▶ _WHAT YOU HAVE TO DO_: What is needed here is an exact repetition of the records below, beginning at the line that has "pinky tip: (482, 434)" and stopping after the line that has "ring dip: (706, 475)".

▶ _DATASET RECORDS_:

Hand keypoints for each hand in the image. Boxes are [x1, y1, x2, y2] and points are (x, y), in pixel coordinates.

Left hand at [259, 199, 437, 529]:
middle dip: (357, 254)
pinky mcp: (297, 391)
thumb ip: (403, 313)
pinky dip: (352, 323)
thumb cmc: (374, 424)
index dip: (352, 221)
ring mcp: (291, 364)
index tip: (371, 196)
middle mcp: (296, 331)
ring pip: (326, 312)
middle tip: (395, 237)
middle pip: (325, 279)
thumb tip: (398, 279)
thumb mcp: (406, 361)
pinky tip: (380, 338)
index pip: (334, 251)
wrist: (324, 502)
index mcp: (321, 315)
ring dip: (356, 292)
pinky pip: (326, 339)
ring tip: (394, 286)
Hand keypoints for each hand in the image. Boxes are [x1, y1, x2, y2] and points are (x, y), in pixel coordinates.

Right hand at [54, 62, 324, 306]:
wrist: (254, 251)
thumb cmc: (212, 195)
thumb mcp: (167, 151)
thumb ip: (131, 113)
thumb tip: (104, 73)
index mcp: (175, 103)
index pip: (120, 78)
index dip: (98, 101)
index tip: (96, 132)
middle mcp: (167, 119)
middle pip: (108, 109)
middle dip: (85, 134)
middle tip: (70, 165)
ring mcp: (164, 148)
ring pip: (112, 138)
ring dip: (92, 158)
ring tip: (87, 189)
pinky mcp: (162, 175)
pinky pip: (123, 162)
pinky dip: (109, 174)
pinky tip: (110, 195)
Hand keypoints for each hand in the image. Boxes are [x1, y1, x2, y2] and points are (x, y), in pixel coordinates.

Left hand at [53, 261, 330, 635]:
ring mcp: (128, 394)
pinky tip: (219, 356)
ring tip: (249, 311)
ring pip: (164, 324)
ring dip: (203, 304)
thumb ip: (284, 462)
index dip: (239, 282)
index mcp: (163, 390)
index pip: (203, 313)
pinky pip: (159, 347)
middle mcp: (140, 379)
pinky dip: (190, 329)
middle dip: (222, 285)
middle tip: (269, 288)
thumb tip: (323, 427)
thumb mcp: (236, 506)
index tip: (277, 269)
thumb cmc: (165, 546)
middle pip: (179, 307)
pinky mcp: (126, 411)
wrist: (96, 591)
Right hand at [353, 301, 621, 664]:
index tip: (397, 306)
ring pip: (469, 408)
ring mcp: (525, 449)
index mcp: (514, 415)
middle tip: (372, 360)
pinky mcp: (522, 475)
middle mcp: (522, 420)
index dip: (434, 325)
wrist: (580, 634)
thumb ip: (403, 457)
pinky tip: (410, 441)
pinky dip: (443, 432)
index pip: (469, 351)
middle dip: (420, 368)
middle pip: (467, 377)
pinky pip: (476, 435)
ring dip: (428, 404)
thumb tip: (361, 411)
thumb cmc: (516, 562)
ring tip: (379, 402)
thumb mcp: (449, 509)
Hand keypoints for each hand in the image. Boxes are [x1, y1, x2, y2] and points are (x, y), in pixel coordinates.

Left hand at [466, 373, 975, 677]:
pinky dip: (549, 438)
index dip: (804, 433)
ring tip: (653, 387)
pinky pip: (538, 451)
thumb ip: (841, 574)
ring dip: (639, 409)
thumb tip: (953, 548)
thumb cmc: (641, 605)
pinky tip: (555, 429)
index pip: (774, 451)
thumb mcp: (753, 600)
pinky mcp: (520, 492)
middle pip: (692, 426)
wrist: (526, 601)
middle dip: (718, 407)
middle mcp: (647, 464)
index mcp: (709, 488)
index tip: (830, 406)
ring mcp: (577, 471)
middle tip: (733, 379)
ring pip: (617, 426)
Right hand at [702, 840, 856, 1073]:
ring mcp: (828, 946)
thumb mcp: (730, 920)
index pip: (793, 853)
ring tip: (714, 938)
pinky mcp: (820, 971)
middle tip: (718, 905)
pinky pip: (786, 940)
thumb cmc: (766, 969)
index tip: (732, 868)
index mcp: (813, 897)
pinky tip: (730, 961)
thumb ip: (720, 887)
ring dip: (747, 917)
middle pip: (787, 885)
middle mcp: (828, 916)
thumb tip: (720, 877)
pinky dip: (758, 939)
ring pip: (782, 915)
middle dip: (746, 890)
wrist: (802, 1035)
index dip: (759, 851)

...

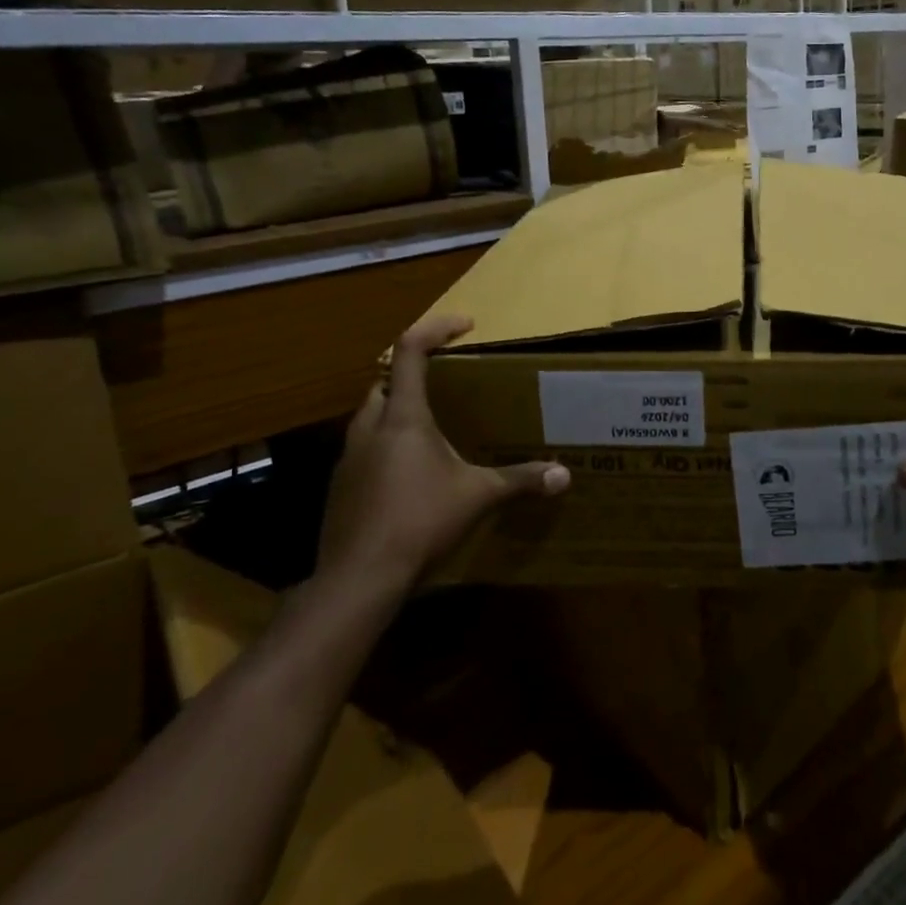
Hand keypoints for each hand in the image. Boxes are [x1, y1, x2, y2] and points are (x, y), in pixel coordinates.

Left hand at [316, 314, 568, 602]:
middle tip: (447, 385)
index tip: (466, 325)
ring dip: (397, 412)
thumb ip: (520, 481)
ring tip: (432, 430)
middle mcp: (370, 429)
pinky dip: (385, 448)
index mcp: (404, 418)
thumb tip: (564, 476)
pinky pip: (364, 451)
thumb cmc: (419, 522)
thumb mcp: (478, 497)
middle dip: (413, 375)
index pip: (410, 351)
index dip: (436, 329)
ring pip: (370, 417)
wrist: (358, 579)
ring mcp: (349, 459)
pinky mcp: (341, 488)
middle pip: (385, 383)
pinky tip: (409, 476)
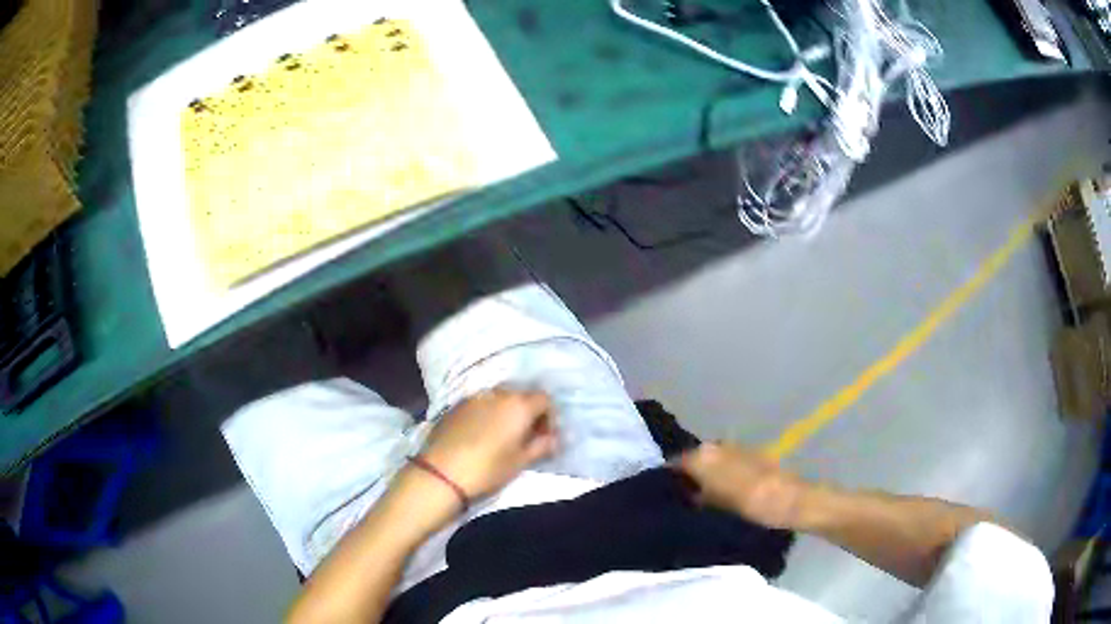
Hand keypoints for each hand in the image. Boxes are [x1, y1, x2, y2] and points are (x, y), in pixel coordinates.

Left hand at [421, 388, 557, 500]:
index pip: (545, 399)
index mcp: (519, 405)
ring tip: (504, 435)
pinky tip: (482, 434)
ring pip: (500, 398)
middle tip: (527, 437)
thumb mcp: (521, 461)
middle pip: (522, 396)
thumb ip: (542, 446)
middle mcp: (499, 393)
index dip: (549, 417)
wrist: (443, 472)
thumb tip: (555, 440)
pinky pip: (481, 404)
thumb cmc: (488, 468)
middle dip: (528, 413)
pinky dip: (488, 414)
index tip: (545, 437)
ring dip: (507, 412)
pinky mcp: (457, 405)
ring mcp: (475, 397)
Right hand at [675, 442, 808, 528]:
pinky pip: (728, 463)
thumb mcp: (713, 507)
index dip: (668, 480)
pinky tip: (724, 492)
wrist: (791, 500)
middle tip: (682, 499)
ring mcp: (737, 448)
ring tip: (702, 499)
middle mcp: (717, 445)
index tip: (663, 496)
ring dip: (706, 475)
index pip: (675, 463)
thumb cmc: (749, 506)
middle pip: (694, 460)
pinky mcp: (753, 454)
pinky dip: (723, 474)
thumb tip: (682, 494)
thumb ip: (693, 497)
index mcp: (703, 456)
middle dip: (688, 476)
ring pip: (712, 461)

▶ _ANSWER SECTION_:
pinky tip: (482, 434)
ring pip: (500, 398)
middle tip: (527, 437)
thumb mcp: (521, 461)
middle pip: (522, 396)
thumb ip: (542, 446)
middle mcp: (499, 393)
index dip: (549, 417)
wrist: (443, 472)
thumb tip: (555, 440)
pinky pip: (481, 404)
thumb cmc: (488, 468)
middle dip: (528, 413)
pinky dip: (488, 414)
index tip: (545, 437)
ring dip: (507, 412)
pinky mcp: (457, 405)
ring mcp: (475, 397)
Right hand at [675, 442, 808, 528]:
pinky pip: (728, 463)
thumb mcp: (713, 507)
index dip: (668, 480)
pinky tip: (724, 492)
wrist: (791, 500)
middle tip: (682, 499)
ring mcp: (737, 448)
ring tip: (702, 499)
middle mcp: (717, 445)
index tip: (663, 496)
ring dip: (706, 475)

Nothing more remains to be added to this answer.